=== Records for this exercise ===
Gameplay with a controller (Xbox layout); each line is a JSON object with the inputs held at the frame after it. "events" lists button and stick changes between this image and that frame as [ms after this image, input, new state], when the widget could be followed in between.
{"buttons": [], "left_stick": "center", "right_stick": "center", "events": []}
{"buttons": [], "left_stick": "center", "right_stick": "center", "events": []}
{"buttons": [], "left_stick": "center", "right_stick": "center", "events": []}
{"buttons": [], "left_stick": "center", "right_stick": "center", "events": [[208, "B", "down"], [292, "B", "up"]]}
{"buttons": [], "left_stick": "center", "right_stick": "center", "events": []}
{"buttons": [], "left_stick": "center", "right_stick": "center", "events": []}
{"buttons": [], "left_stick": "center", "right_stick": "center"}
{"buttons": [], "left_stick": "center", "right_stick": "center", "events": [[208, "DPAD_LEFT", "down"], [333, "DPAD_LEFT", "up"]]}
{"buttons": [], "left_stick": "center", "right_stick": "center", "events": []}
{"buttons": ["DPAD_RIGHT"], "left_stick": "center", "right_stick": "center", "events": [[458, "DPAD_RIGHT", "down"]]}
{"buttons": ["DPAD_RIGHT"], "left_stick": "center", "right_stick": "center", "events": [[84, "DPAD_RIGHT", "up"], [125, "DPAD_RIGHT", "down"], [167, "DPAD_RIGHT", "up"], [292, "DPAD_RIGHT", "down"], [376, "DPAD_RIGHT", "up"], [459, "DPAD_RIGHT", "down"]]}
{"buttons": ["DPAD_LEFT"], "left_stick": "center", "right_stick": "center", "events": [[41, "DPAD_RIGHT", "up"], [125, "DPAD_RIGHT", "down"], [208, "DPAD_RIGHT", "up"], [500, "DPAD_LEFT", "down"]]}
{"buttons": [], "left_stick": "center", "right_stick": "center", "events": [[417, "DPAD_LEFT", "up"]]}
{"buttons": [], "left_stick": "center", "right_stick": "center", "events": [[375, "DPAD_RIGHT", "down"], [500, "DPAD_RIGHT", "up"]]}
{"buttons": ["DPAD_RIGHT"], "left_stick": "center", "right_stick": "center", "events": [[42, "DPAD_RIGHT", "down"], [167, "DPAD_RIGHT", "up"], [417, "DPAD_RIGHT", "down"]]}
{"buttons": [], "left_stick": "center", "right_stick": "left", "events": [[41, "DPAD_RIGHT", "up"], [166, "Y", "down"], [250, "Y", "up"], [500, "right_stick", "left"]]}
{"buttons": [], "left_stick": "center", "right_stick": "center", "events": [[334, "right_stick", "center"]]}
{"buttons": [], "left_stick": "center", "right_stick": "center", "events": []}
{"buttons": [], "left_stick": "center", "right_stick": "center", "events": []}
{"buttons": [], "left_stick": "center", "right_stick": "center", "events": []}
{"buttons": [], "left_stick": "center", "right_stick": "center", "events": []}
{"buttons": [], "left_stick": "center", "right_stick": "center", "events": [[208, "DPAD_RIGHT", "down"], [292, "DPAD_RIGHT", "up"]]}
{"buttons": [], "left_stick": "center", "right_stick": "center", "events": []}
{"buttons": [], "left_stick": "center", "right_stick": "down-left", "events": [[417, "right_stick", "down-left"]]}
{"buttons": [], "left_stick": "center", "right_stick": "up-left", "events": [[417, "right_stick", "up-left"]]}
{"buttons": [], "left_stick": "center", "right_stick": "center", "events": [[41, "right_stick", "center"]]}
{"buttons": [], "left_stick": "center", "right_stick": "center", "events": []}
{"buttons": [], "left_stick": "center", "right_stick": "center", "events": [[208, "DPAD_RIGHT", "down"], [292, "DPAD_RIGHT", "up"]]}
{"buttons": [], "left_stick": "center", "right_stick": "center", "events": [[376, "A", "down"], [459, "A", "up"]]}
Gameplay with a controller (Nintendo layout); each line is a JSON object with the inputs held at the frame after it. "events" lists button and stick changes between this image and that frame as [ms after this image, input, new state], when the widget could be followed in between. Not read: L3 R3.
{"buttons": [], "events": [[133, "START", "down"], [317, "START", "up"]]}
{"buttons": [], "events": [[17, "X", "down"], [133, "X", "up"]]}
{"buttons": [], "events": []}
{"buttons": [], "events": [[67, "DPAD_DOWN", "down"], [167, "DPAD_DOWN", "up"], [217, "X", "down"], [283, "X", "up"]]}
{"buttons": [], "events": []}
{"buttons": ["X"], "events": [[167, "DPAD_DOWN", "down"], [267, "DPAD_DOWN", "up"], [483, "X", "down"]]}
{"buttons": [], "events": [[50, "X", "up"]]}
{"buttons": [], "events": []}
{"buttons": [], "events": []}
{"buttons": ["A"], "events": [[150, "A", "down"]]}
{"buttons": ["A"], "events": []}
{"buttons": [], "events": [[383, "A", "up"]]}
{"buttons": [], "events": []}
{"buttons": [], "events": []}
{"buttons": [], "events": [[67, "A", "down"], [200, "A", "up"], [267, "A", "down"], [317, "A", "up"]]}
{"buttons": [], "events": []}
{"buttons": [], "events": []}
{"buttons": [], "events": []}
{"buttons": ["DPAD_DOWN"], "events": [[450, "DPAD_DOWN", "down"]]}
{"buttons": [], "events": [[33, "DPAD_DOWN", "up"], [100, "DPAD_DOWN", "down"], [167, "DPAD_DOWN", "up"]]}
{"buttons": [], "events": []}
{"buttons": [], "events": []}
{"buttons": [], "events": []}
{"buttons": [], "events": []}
===
*What is being asked*: I need all of the records above retyped exactly, please.

*Result of this task*:
Gameplay with a controller (Xbox layout); each line is a JSON object with the inputs held at the frame after it. "events" lists button and stick changes between this image and that frame as [ms after this image, input, new state], when the widget could be followed in between.
{"buttons": [], "left_stick": "center", "right_stick": "center", "events": []}
{"buttons": [], "left_stick": "center", "right_stick": "center", "events": []}
{"buttons": [], "left_stick": "center", "right_stick": "center", "events": []}
{"buttons": [], "left_stick": "center", "right_stick": "center", "events": [[208, "B", "down"], [292, "B", "up"]]}
{"buttons": [], "left_stick": "center", "right_stick": "center", "events": []}
{"buttons": [], "left_stick": "center", "right_stick": "center", "events": []}
{"buttons": [], "left_stick": "center", "right_stick": "center"}
{"buttons": [], "left_stick": "center", "right_stick": "center", "events": [[208, "DPAD_LEFT", "down"], [333, "DPAD_LEFT", "up"]]}
{"buttons": [], "left_stick": "center", "right_stick": "center", "events": []}
{"buttons": ["DPAD_RIGHT"], "left_stick": "center", "right_stick": "center", "events": [[458, "DPAD_RIGHT", "down"]]}
{"buttons": ["DPAD_RIGHT"], "left_stick": "center", "right_stick": "center", "events": [[84, "DPAD_RIGHT", "up"], [125, "DPAD_RIGHT", "down"], [167, "DPAD_RIGHT", "up"], [292, "DPAD_RIGHT", "down"], [376, "DPAD_RIGHT", "up"], [459, "DPAD_RIGHT", "down"]]}
{"buttons": ["DPAD_LEFT"], "left_stick": "center", "right_stick": "center", "events": [[41, "DPAD_RIGHT", "up"], [125, "DPAD_RIGHT", "down"], [208, "DPAD_RIGHT", "up"], [500, "DPAD_LEFT", "down"]]}
{"buttons": [], "left_stick": "center", "right_stick": "center", "events": [[417, "DPAD_LEFT", "up"]]}
{"buttons": [], "left_stick": "center", "right_stick": "center", "events": [[375, "DPAD_RIGHT", "down"], [500, "DPAD_RIGHT", "up"]]}
{"buttons": ["DPAD_RIGHT"], "left_stick": "center", "right_stick": "center", "events": [[42, "DPAD_RIGHT", "down"], [167, "DPAD_RIGHT", "up"], [417, "DPAD_RIGHT", "down"]]}
{"buttons": [], "left_stick": "center", "right_stick": "left", "events": [[41, "DPAD_RIGHT", "up"], [166, "Y", "down"], [250, "Y", "up"], [500, "right_stick", "left"]]}
{"buttons": [], "left_stick": "center", "right_stick": "center", "events": [[334, "right_stick", "center"]]}
{"buttons": [], "left_stick": "center", "right_stick": "center", "events": []}
{"buttons": [], "left_stick": "center", "right_stick": "center", "events": []}
{"buttons": [], "left_stick": "center", "right_stick": "center", "events": []}
{"buttons": [], "left_stick": "center", "right_stick": "center", "events": []}
{"buttons": [], "left_stick": "center", "right_stick": "center", "events": [[208, "DPAD_RIGHT", "down"], [292, "DPAD_RIGHT", "up"]]}
{"buttons": [], "left_stick": "center", "right_stick": "center", "events": []}
{"buttons": [], "left_stick": "center", "right_stick": "down-left", "events": [[417, "right_stick", "down-left"]]}
{"buttons": [], "left_stick": "center", "right_stick": "up-left", "events": [[417, "right_stick", "up-left"]]}
{"buttons": [], "left_stick": "center", "right_stick": "center", "events": [[41, "right_stick", "center"]]}
{"buttons": [], "left_stick": "center", "right_stick": "center", "events": []}
{"buttons": [], "left_stick": "center", "right_stick": "center", "events": [[208, "DPAD_RIGHT", "down"], [292, "DPAD_RIGHT", "up"]]}
{"buttons": [], "left_stick": "center", "right_stick": "center", "events": [[376, "A", "down"], [459, "A", "up"]]}
Gameplay with a controller (Nintendo layout); each line is a JSON object with the inputs held at the frame after it. "events" lists button and stick changes between this image and that frame as [ms after this image, input, new state], when the widget could be followed in between. Not read: L3 R3.
{"buttons": [], "events": [[133, "START", "down"], [317, "START", "up"]]}
{"buttons": [], "events": [[17, "X", "down"], [133, "X", "up"]]}
{"buttons": [], "events": []}
{"buttons": [], "events": [[67, "DPAD_DOWN", "down"], [167, "DPAD_DOWN", "up"], [217, "X", "down"], [283, "X", "up"]]}
{"buttons": [], "events": []}
{"buttons": ["X"], "events": [[167, "DPAD_DOWN", "down"], [267, "DPAD_DOWN", "up"], [483, "X", "down"]]}
{"buttons": [], "events": [[50, "X", "up"]]}
{"buttons": [], "events": []}
{"buttons": [], "events": []}
{"buttons": ["A"], "events": [[150, "A", "down"]]}
{"buttons": ["A"], "events": []}
{"buttons": [], "events": [[383, "A", "up"]]}
{"buttons": [], "events": []}
{"buttons": [], "events": []}
{"buttons": [], "events": [[67, "A", "down"], [200, "A", "up"], [267, "A", "down"], [317, "A", "up"]]}
{"buttons": [], "events": []}
{"buttons": [], "events": []}
{"buttons": [], "events": []}
{"buttons": ["DPAD_DOWN"], "events": [[450, "DPAD_DOWN", "down"]]}
{"buttons": [], "events": [[33, "DPAD_DOWN", "up"], [100, "DPAD_DOWN", "down"], [167, "DPAD_DOWN", "up"]]}
{"buttons": [], "events": []}
{"buttons": [], "events": []}
{"buttons": [], "events": []}
{"buttons": [], "events": []}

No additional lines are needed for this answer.